We are pretty sure he was the brother to the first kitten we found. THey had identical shaped heads and same little teensy smidge of white on their belly, and the two cans of food, it seemed clear someone had dropped them there, knowing full well that a bunch of crazy cat ladies worked at that school. He was estimated to be about 5-6 months old, so he wasn't a little kitten, but still very much a curtain climbing, silly kitten.


----------



## Jkitty (Aug 8, 2013)

I have only ever found and kept one kitten...Spike 

I was driving home from my boyfriends house (now my husband) at dusk one summer evening and I stopped at a busy intersection at a stop light. While waiting, I thought I saw something in the ditch next to me, but I brushed it off as trash. A car sped by and I saw the shape move, and at that moment my light turned green. Once I was able to turn around, I pulled into the parking lot attached to the ditch and immediately started running toward the kitten. Realizing that I might be frightening him into oncoming traffic I stopped, knelt down and started calling him. I have never seen a kitten run so fast into my arms  I had my toy poodle with me who loves cats, but Spike wasn't so sure of her and hissed at her from the dashboard the whole way home.
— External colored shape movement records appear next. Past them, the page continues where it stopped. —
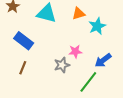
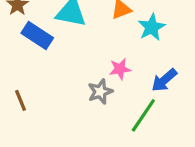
blue rectangle: (24, 41) -> (37, 36), moved
brown line: (23, 68) -> (21, 100), moved, turned -40

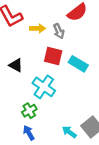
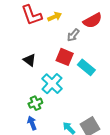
yellow arrow: (38, 28) -> (55, 17), moved, turned -32
gray arrow: (59, 31) -> (73, 35), turned 56

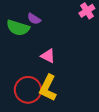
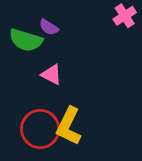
pink triangle: (48, 56) -> (52, 75), moved

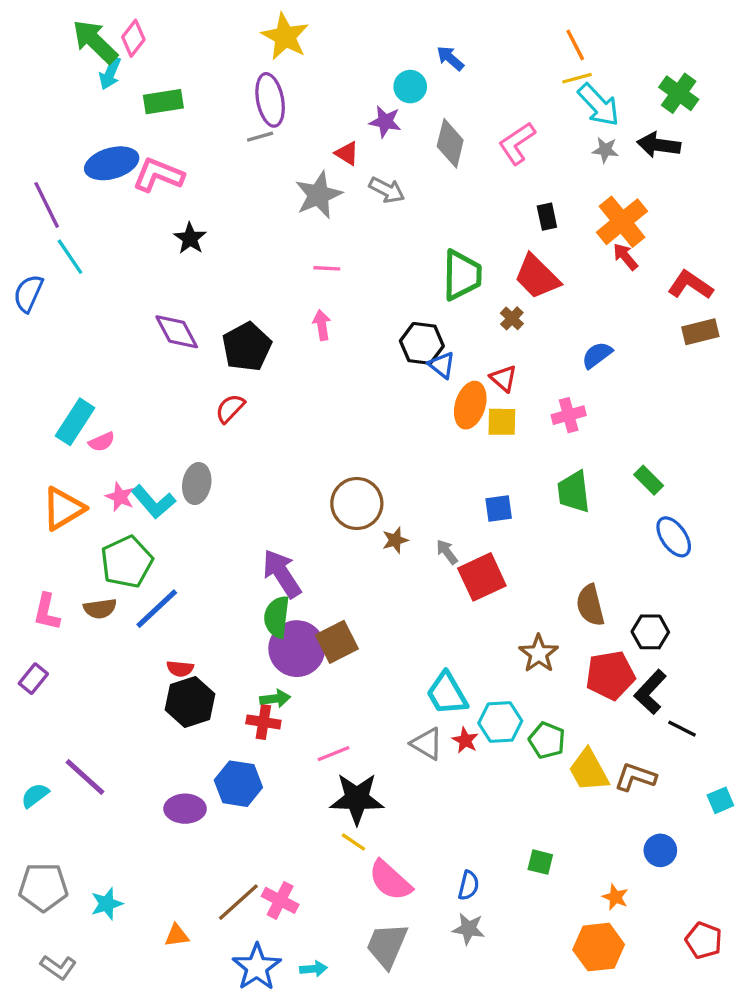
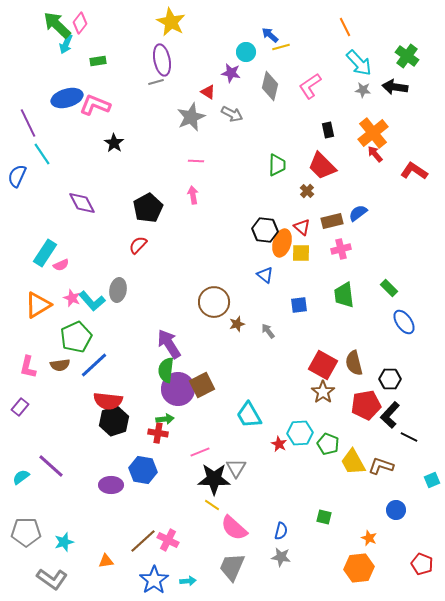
yellow line: (577, 78) -> (281, 47), moved
green rectangle: (163, 102) -> (98, 61), size x0.7
green trapezoid: (462, 275) -> (277, 165), size x0.7
purple diamond: (177, 332) -> (82, 203), moved
brown rectangle: (700, 332) -> (332, 221), moved
black hexagon: (422, 343) -> (265, 230), moved
blue triangle: (442, 365) -> (265, 275), moved
red square: (482, 577) -> (323, 365), moved, turned -36
red semicircle: (180, 669) -> (108, 401), size x1.8
cyan trapezoid: (447, 694) -> (249, 415), moved
gray triangle: (427, 744) -> (236, 468), moved, turned 30
gray L-shape: (58, 967) -> (52, 579), moved, size x1.4

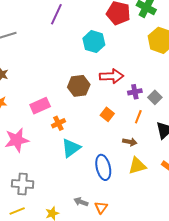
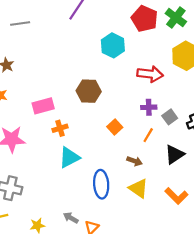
red arrow: (112, 76) -> (150, 74), moved
yellow triangle: (137, 166) -> (138, 188), turned 42

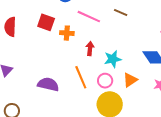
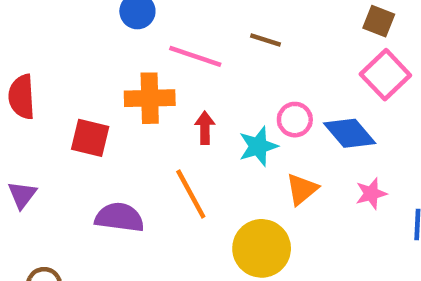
red square: (46, 22) -> (90, 138), moved
orange cross: (67, 33) -> (150, 98), size x1.5
pink circle: (105, 81) -> (295, 120), moved

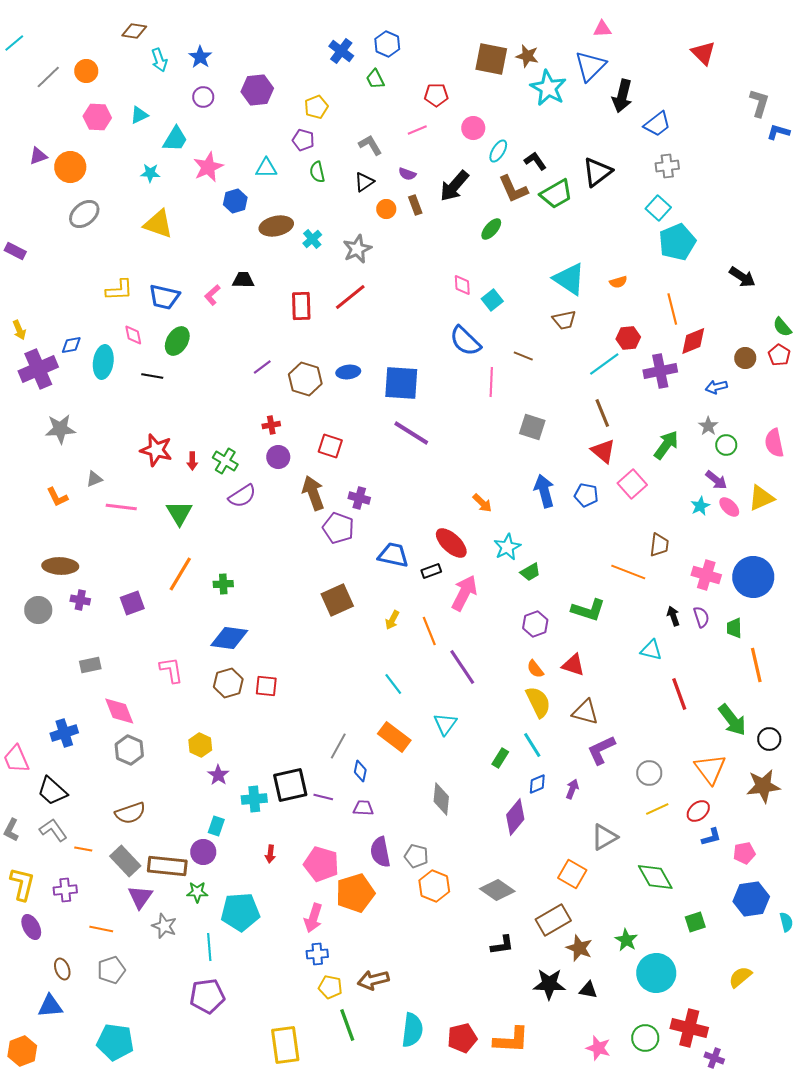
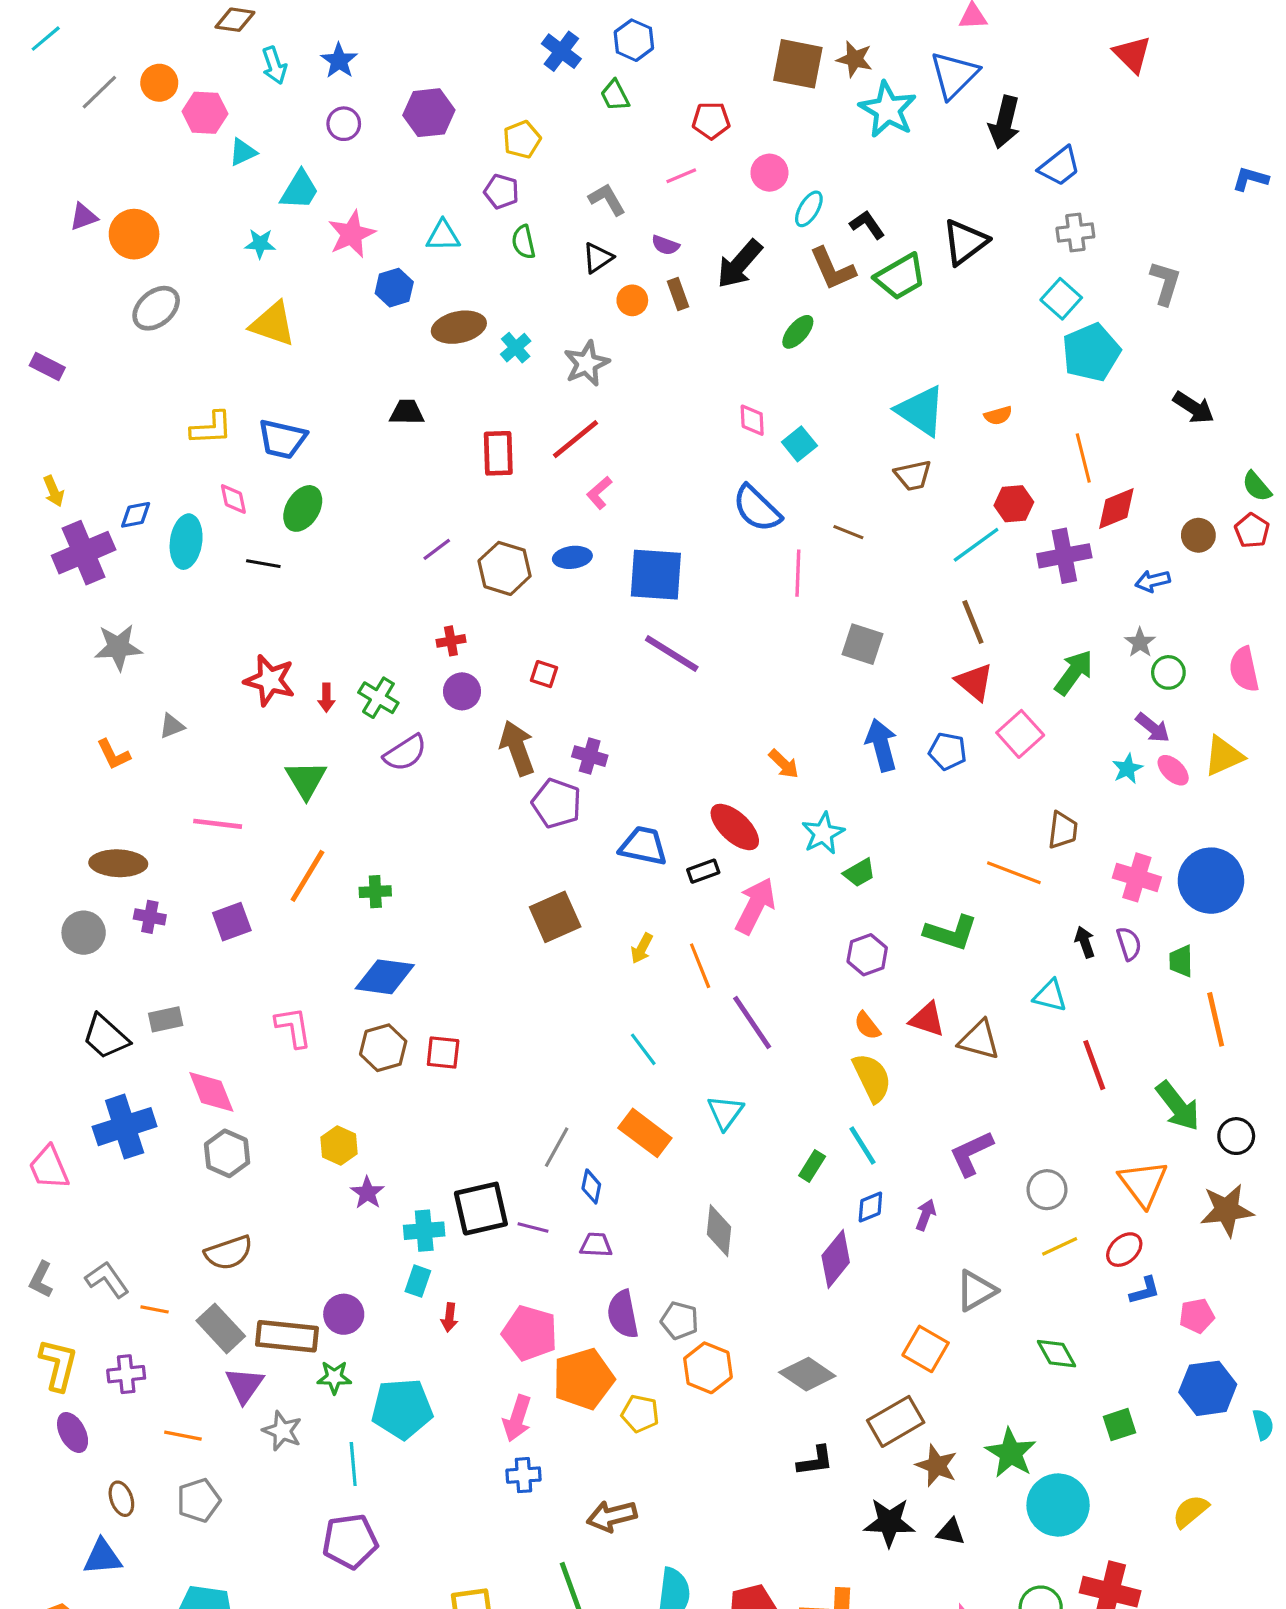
gray L-shape: (759, 103) -> (1165, 283), moved
pink hexagon: (97, 117) -> (205, 113), moved
pink L-shape: (212, 295) -> (599, 493), moved
red square: (330, 446) -> (544, 674), size x0.7
pink line: (121, 507) -> (218, 824), moved
brown triangle: (585, 712) -> (979, 1040), moved
blue cross: (64, 733) -> (125, 1127), size x1.4
black trapezoid: (52, 791) -> (106, 1037), moved
cyan rectangle: (216, 826) -> (418, 1281), moved
green diamond: (655, 877) -> (1056, 1354), size x0.7
green star: (626, 940) -> (1011, 1453), size x1.4
yellow pentagon: (330, 987) -> (640, 1414), moved

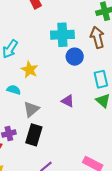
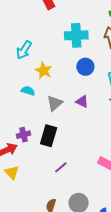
blue circle: (75, 57) -> (85, 67), moved
gray triangle: (31, 109) -> (55, 103), moved

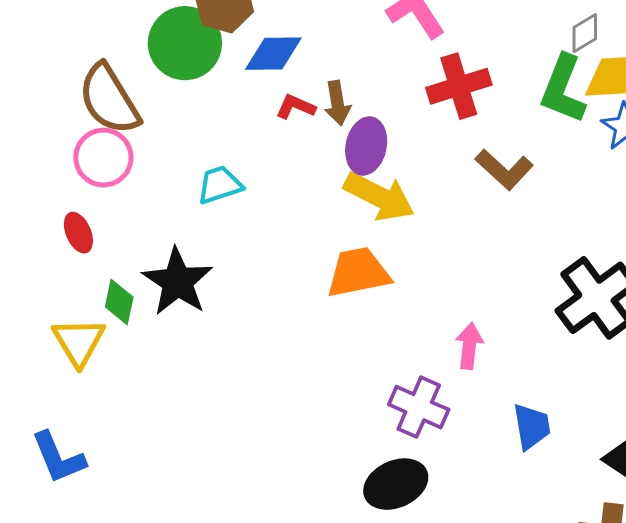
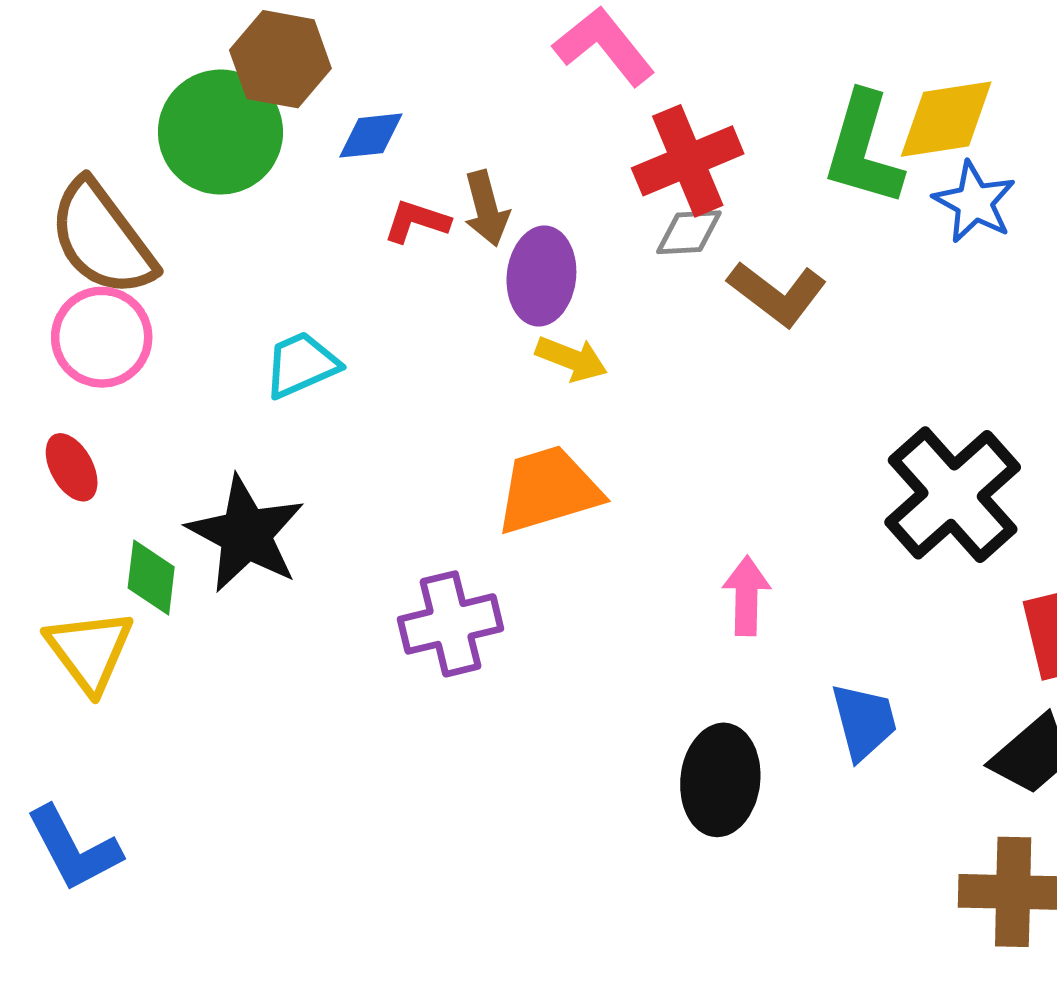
gray diamond: (585, 33) -> (689, 232), moved, turned 33
blue diamond: (273, 54) -> (371, 136), size x0.7
yellow arrow: (379, 196) -> (571, 359), size x0.6
purple cross: (419, 407) -> (451, 624), moved, turned -32
black ellipse: (396, 484) -> (720, 780), moved, turned -54

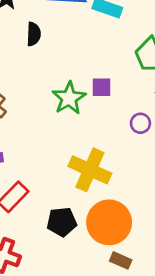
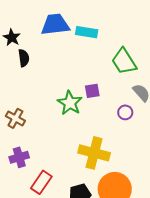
black semicircle: (34, 34) -> (24, 58), moved

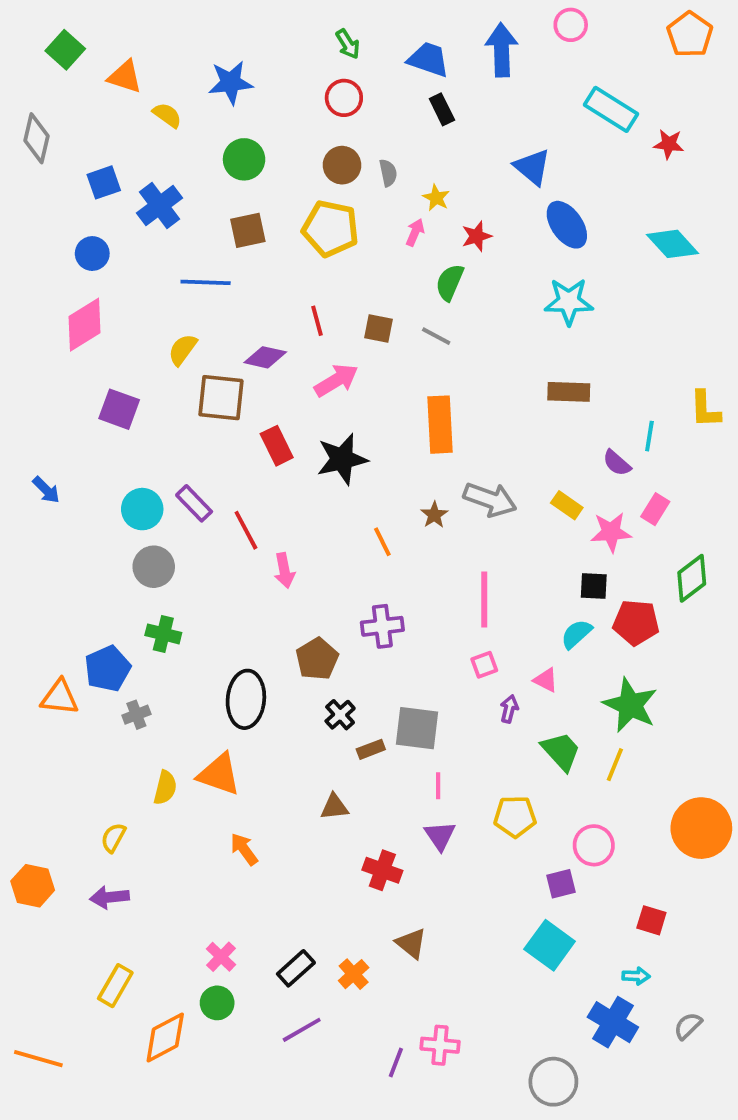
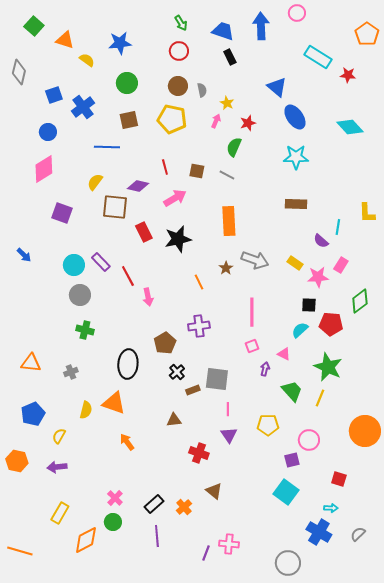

He was almost hairless, way too thin, and riddled with fleas. Before I had the chance to get him food, he was hunting beetles down in my garage and crunching on them...probably how he had been surviving. I fed him, and gave him a couple of flea baths (the water was brown from so much dried blood...poor thing), and the tiny little hairless kitten is now a 25 pound maine ****! He got his name from the few spikes of hair he had on his neck when I found him. He is still a happy healthy, and SWEET boy! So thankful I found him...


----------



## tezster (Jun 4, 2013)

howsefrau32 said:


> Well, sure, any chance to talk about my babies  Stephano was my most recent kitty story, so I will tell his.


I love this story!


----------



## MowMow (Nov 6, 2010)

They *ALL* melt my heart... but the one that won out was Book. I felt so bad for him when they said he was at the shelter for months longer than his siblings just because he was black. When I met him he didn't even seem to expect any attention... just looked resigned. Until we started to pet him and then he turned into a tiny little diesel engine. 

Two years later and I still say he was the best mistake I ever made.


----------